One more thing: let’s have no more special pleading from white lefties and self-selected Muslim spokespeople. Other minorities face discrimination and racism. They don’t create havoc and mayhem. Anti-racism would be stronger today if Muslims hadn’t split off to start their own, self-referential movement. So let us rejoin the wider struggle against injustice, learn to fight with and for those unlike ourselves.

We need that broad alliance to oppose the new Bill on countering terrorism which flagrantly takes away basic human rights and liberties from Muslims. Since 9/11 too many Muslims have retreated into mental, cultural and political ghettos. Time to break down those walls. We are human first and last and have multiple identities.

 

We should also stop droning on about what the religious texts say and confront what our co-religionists do. All the Abrahamic texts contain injunctions to violence as well as entreaties for peace. The apartheid regime used the Bible to justify its inhumane policies. The Taliban, al-Qaeda and Isis do the same. Holy books are like guns; they can be used for good and evil, so best not refer to them, in my humble view. It is time too, to break free from the politics of “community”, the pernicious idea that there is this blob of homogeneity. Baroness Warsi uses the word as if it is a magic spell to cure all ills, when she knows perfectly well that there is no such thing. We are individuals, each one of us unique and different.

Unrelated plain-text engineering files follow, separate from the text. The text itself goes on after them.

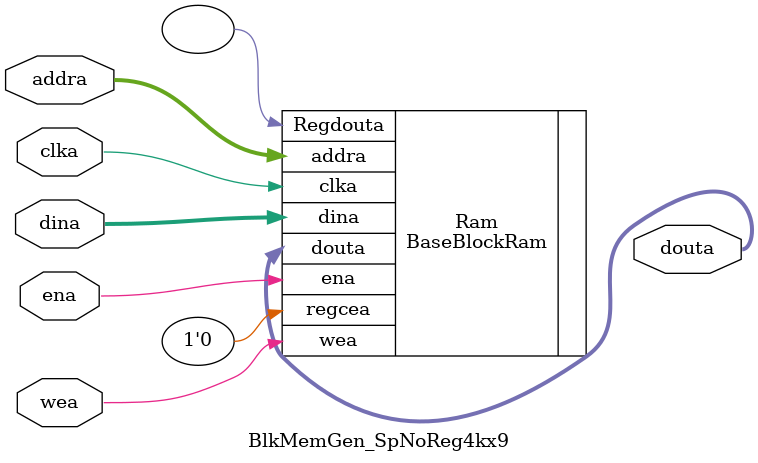
<source format=v>
/*
	BlkMemGen_SpNoReg4kx9.v: Behavior version of block RAM

		  Ted Rossin 8-26-2024
	  		     9-24-2024 

     Note: This is modeling the default WRITE_FIRST or Transparent mode.
*/

`timescale 1ns / 1ps

module BlkMemGen_SpNoReg4kx9 (
     input clka
    ,input ena
    ,input wea
    ,input[11:0] addra
    ,input[8:0] dina
    ,output[8:0] douta
);

    BaseBlockRam #(.AddrWidth(12),.DataWidth(9)) Ram(
	 .clka(clka)
    	,.ena(ena)
	,.wea(wea)
	,.regcea(1'b0)
	,.addra(addra)
	,.dina(dina)
	,.douta(douta)
	,.Regdouta()
    );

endmodule

</source>
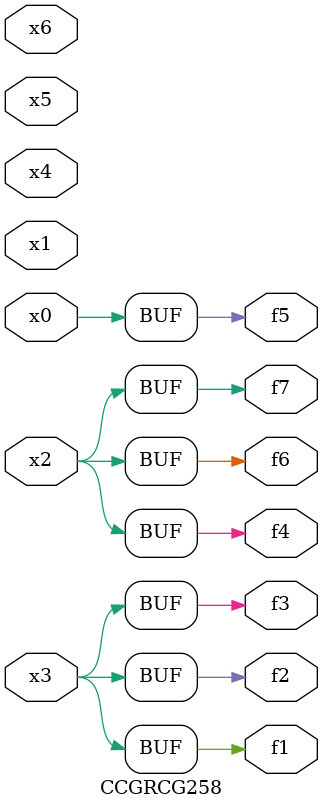
<source format=v>
module CCGRCG258(
	input x0, x1, x2, x3, x4, x5, x6,
	output f1, f2, f3, f4, f5, f6, f7
);
	assign f1 = x3;
	assign f2 = x3;
	assign f3 = x3;
	assign f4 = x2;
	assign f5 = x0;
	assign f6 = x2;
	assign f7 = x2;
endmodule

</source>
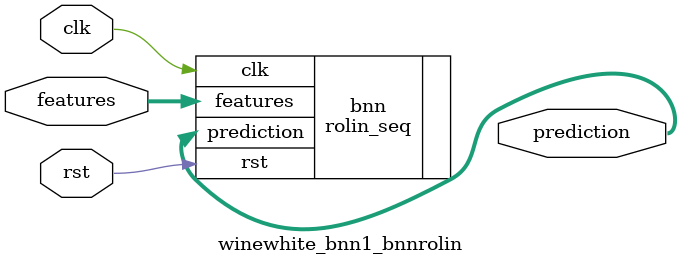
<source format=v>













module winewhite_bnn1_bnnrolin #(

parameter FEAT_CNT = 11,
parameter HIDDEN_CNT = 40,
parameter FEAT_BITS = 4,
parameter CLASS_CNT = 7,
parameter TEST_CNT = 1000


  ) (
  input clk,
  input rst,
  input [FEAT_CNT*FEAT_BITS-1:0] features,
  output [$clog2(CLASS_CNT)-1:0] prediction
  );

  localparam Weights0 = 440'b00010101000000000100110001011111111100001000110010111000111101011010011001100010111100110011000010111110111001101101111011100100100101010010111001101100110001100100000010000100011001111001000101010111000101001100101000101100000110011111011111100011100111101111111000100110011101011110000110100011110011010110001110100100000101101110011001000000111010100011101011100100010011100101000101010011100110000100101000111101100110011111111111010110 ;
  localparam Weights1 = 280'b1100111000000011001100101100101011000111100011011110001100111111010011101101011100011011111010110001111101001110110101110000110111101010000011000100001011010011000011011110101100001111010011101101011100001101100010110001111111101110111001110000000011001010100110110101111011010110 ;

  rolin_seq #(.FEAT_CNT(FEAT_CNT),.FEAT_BITS(FEAT_BITS),.HIDDEN_CNT(HIDDEN_CNT),.CLASS_CNT(CLASS_CNT),.Weights0(Weights0),.Weights1(Weights1)) bnn (
    .clk(clk),
    .rst(rst),
    .features(features),
    .prediction(prediction)
  );

endmodule

</source>
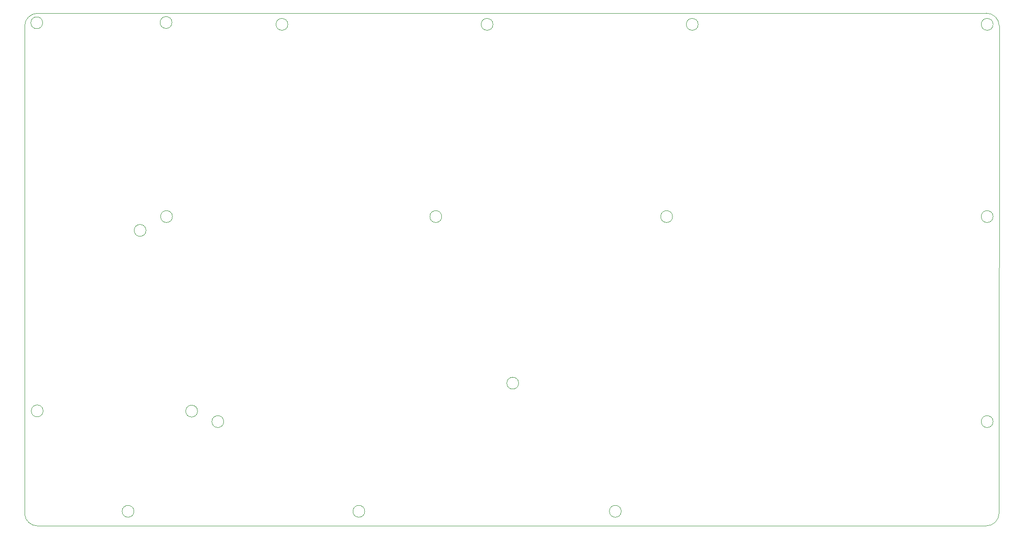
<source format=gm1>
G04 #@! TF.GenerationSoftware,KiCad,Pcbnew,7.0.7*
G04 #@! TF.CreationDate,2023-09-30T17:49:13+09:00*
G04 #@! TF.ProjectId,ind-assemble_R,696e642d-6173-4736-956d-626c655f522e,rev?*
G04 #@! TF.SameCoordinates,Original*
G04 #@! TF.FileFunction,Profile,NP*
%FSLAX46Y46*%
G04 Gerber Fmt 4.6, Leading zero omitted, Abs format (unit mm)*
G04 Created by KiCad (PCBNEW 7.0.7) date 2023-09-30 17:49:13*
%MOMM*%
%LPD*%
G01*
G04 APERTURE LIST*
G04 #@! TA.AperFunction,Profile*
%ADD10C,0.100000*%
G04 #@! TD*
G04 #@! TA.AperFunction,Profile*
%ADD11C,0.010000*%
G04 #@! TD*
G04 APERTURE END LIST*
D10*
X35568798Y-31284998D02*
G75*
G03*
X33187548Y-33666250I2J-2381252D01*
G01*
X211791202Y-31257548D02*
X35568798Y-31285000D01*
X214172452Y-33638798D02*
X214152452Y-124151202D01*
X33187548Y-33666250D02*
X33193798Y-124379952D01*
X33193799Y-124379952D02*
G75*
G03*
X35568798Y-126537192I2375001J228752D01*
G01*
X211771202Y-126532452D02*
G75*
G03*
X214152452Y-124151202I-2J2381252D01*
G01*
X35568798Y-126532452D02*
X211771202Y-126532452D01*
X214172452Y-33638798D02*
G75*
G03*
X211791202Y-31257548I-2381252J-2D01*
G01*
D11*
X143975000Y-123825000D02*
G75*
G03*
X143975000Y-123825000I-1100000J0D01*
G01*
X53487500Y-123825000D02*
G75*
G03*
X53487500Y-123825000I-1100000J0D01*
G01*
X65295000Y-105205000D02*
G75*
G03*
X65295000Y-105205000I-1100000J0D01*
G01*
X110637500Y-69056250D02*
G75*
G03*
X110637500Y-69056250I-1100000J0D01*
G01*
X36615000Y-105165000D02*
G75*
G03*
X36615000Y-105165000I-1100000J0D01*
G01*
X70156250Y-107156250D02*
G75*
G03*
X70156250Y-107156250I-1100000J0D01*
G01*
X120162500Y-33337500D02*
G75*
G03*
X120162500Y-33337500I-1100000J0D01*
G01*
X213031250Y-107156250D02*
G75*
G03*
X213031250Y-107156250I-1100000J0D01*
G01*
X60631250Y-69056250D02*
G75*
G03*
X60631250Y-69056250I-1100000J0D01*
G01*
X55725000Y-71625000D02*
G75*
G03*
X55725000Y-71625000I-1100000J0D01*
G01*
X213031250Y-69056250D02*
G75*
G03*
X213031250Y-69056250I-1100000J0D01*
G01*
X158262500Y-33337500D02*
G75*
G03*
X158262500Y-33337500I-1100000J0D01*
G01*
X82062500Y-33337500D02*
G75*
G03*
X82062500Y-33337500I-1100000J0D01*
G01*
X213031250Y-33337500D02*
G75*
G03*
X213031250Y-33337500I-1100000J0D01*
G01*
X60545000Y-32995000D02*
G75*
G03*
X60545000Y-32995000I-1100000J0D01*
G01*
X36535000Y-33045000D02*
G75*
G03*
X36535000Y-33045000I-1100000J0D01*
G01*
X96350000Y-123825000D02*
G75*
G03*
X96350000Y-123825000I-1100000J0D01*
G01*
X124925000Y-100012500D02*
G75*
G03*
X124925000Y-100012500I-1100000J0D01*
G01*
X153500000Y-69056250D02*
G75*
G03*
X153500000Y-69056250I-1100000J0D01*
G01*
M02*

</source>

Let us take four men called Mohamed (the name is spelled in various ways and pays homage to the Prophet). The first will return to haunt the nation on 7 July. Mohammad Sidique Khan was the gang-leader of the suicide bombers who killed and maimed Londoners across the capital, the most cosmopolitan city in the world. The second, Mo Farah, ran like the wind for Great Britain in the Olympics, wraps himself (literally) in the Union flag and is a hero to countless young Muslim males. Next, a wiry Eritrean in his twenties, who spoke at an event organised by Refugee Action. This Mohamad got on to one of those small, packed boats and made the perilous journey to Europe. He was joyous and so very grateful, he said, to be in a country where he is free to speak, to be himself. In Eritrea people are enslaved, silenced, tortured and killed. The final example is Dr Muhammad Tahir-ul-Qadri. He has issued a fatwa against suicide bombings and in an interview on Saturday in this paper, he lashed out against “[the] criminals” who kill in the name of Islam.

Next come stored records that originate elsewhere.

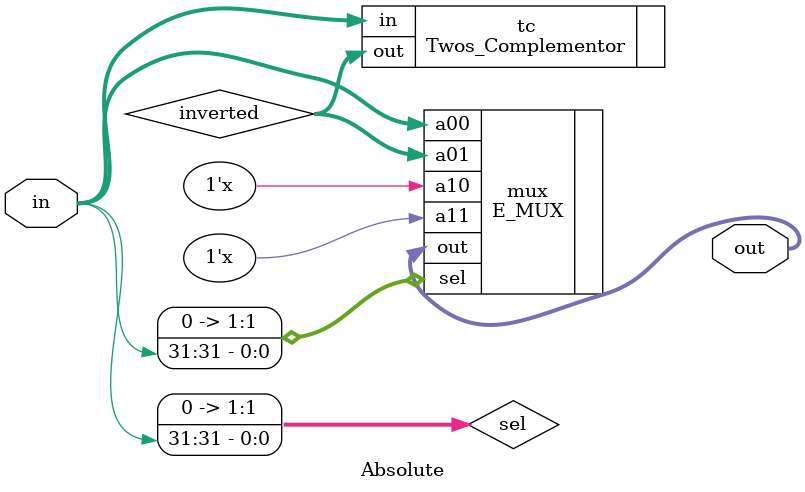
<source format=v>
module Absolute(in, out);

    parameter N = 32;

    input wire[N-1:0] in;
    output wire[N-1:0] out;

    wire[N-1:0] inverted;
    Twos_Complementor #(N) tc(.in(in), .out(inverted));

    wire[1:0] sel = {1'b0, in[N-1]};
    E_MUX #(N) mux(.a00(in), .a01(inverted), .a10(1'bz), .a11(1'bz), .sel(sel), .out(out));

endmodule

</source>
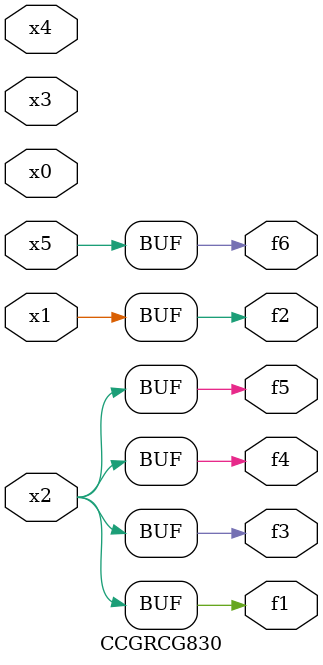
<source format=v>
module CCGRCG830(
	input x0, x1, x2, x3, x4, x5,
	output f1, f2, f3, f4, f5, f6
);
	assign f1 = x2;
	assign f2 = x1;
	assign f3 = x2;
	assign f4 = x2;
	assign f5 = x2;
	assign f6 = x5;
endmodule

</source>
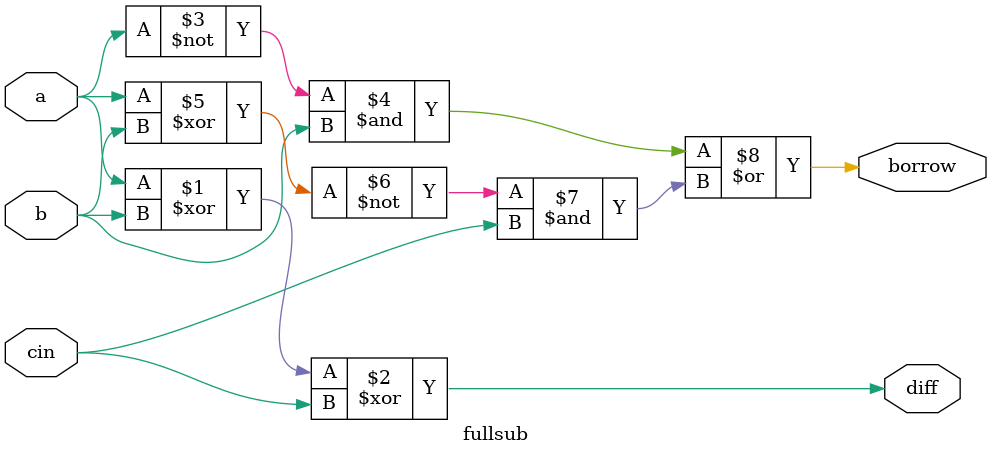
<source format=v>
module fullsub(diff,borrow,a,b,cin);
input a,b,cin;
output diff,borrow;
 assign diff=(a^b^cin);
 assign borrow= ((~a & b)| (~(a^b)&cin));
endmodule

</source>
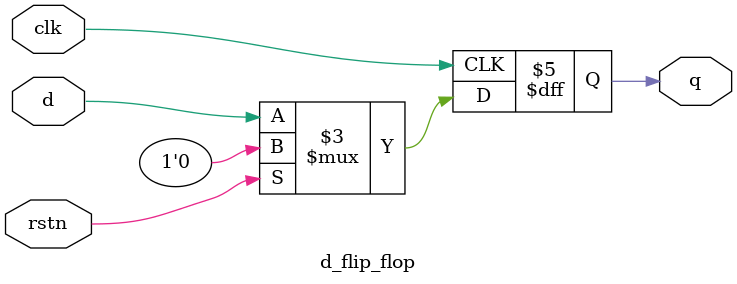
<source format=v>
module d_flip_flop(
    input clk, rstn, d,
    output reg q
);

always @(posedge clk) begin
    if(rstn) q <= 0;
    else q <= d;
end

endmodule
</source>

The four couldn’t be more different. The tragedy is that today, most Europeans believe all Muslims are hate-filled aliens who will never belong. Avowals and marches by Muslims will not shift that perception. What we need is a vast coalition of black, white, brown, religious, atheist, politically diverse, poor and rich, gay and straight people. As we did when Bush and Blair declared war on Iraq. We understood then what was right and what was terribly wrong. That same unequivocal, worldwide opposition needs to build up against the Taliban, al-Qaeda and Isis. Imagine millions marching from Cairo to Cape Town, Perth to Helsinki, Lima to Karachi, all rejecting Islamicist ideologies and utopian fantasies, reclaiming their common humanity. It can be done.

Islamicist terrorism is a deadly mission. It hates the best of human achievements, equalities, freedoms, diversities within Islam and across the world, the fragile, precious, precarious bonds between civilisations and peoples. It seeks domination, is taking over lands and is likely to go on for a very long time. Its advances cannot, for now, be repelled but its evil messages can and must be repudiated.